In the data below, find the line containing "left front paw: (337, 393)", then set down that line and every later line up to and including the line containing "right back paw: (525, 348)", exactly.

##############################

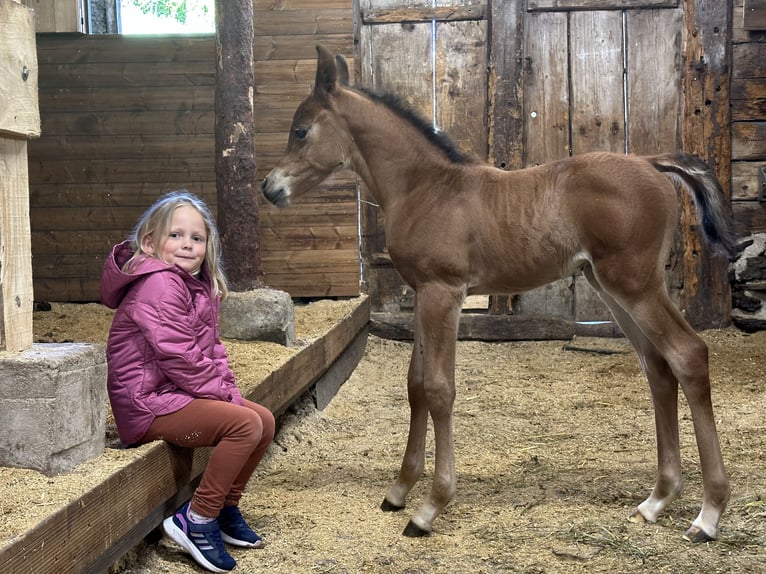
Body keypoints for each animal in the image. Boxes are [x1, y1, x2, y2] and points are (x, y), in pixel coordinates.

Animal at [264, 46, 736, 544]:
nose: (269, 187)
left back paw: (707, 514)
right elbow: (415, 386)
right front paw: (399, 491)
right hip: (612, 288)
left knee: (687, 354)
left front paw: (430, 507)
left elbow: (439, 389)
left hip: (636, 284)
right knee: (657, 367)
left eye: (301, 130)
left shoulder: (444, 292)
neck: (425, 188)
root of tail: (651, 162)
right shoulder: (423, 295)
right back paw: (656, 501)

##############################

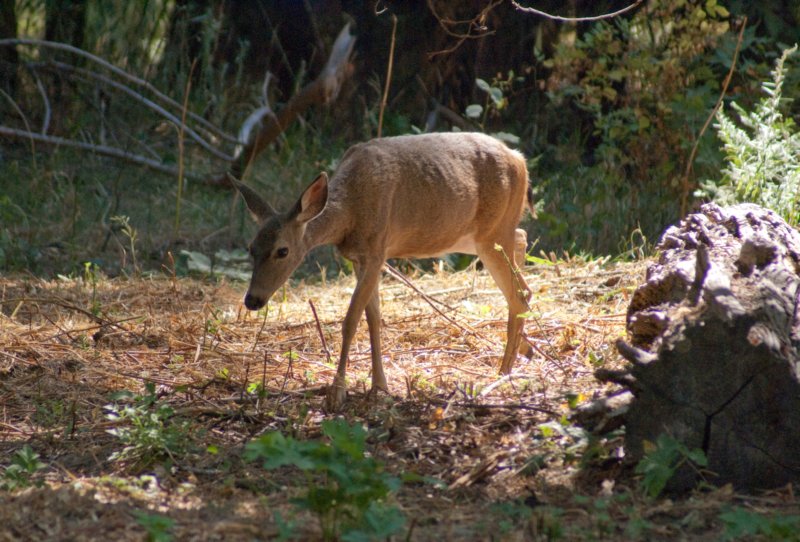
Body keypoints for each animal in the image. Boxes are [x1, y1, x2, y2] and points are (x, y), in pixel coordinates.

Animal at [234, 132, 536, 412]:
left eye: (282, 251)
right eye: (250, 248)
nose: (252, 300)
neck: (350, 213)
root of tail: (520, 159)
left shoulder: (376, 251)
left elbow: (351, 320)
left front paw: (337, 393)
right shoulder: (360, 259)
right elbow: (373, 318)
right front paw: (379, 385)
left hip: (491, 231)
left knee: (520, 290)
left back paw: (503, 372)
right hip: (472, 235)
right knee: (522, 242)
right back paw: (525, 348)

##############################

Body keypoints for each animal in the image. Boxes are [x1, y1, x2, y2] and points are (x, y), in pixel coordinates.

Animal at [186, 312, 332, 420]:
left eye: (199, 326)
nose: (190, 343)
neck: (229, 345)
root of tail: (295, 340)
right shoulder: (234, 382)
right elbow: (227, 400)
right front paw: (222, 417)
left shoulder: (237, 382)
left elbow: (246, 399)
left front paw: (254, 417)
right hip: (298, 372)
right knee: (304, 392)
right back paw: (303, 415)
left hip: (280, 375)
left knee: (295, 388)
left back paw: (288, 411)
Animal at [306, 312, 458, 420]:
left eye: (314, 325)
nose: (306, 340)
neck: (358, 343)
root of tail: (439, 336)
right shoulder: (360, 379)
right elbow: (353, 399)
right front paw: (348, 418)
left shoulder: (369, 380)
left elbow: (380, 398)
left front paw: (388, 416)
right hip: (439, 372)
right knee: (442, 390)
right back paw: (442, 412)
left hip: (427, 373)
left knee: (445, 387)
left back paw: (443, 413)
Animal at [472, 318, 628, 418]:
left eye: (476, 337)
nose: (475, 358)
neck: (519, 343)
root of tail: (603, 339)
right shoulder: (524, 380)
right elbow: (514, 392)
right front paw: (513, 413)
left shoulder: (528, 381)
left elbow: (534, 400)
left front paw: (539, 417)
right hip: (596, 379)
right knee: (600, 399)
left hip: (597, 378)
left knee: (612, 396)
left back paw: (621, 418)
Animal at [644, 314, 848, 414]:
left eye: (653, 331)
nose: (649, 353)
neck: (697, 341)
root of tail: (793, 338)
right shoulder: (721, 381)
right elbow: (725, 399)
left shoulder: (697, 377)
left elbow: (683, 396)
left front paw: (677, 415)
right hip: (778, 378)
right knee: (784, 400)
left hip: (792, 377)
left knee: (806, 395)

##############################

§ **FINAL ANSWER**:
left front paw: (337, 393)
right shoulder: (360, 259)
right elbow: (373, 318)
right front paw: (379, 385)
left hip: (491, 231)
left knee: (520, 290)
left back paw: (503, 372)
right hip: (472, 235)
right knee: (522, 242)
right back paw: (525, 348)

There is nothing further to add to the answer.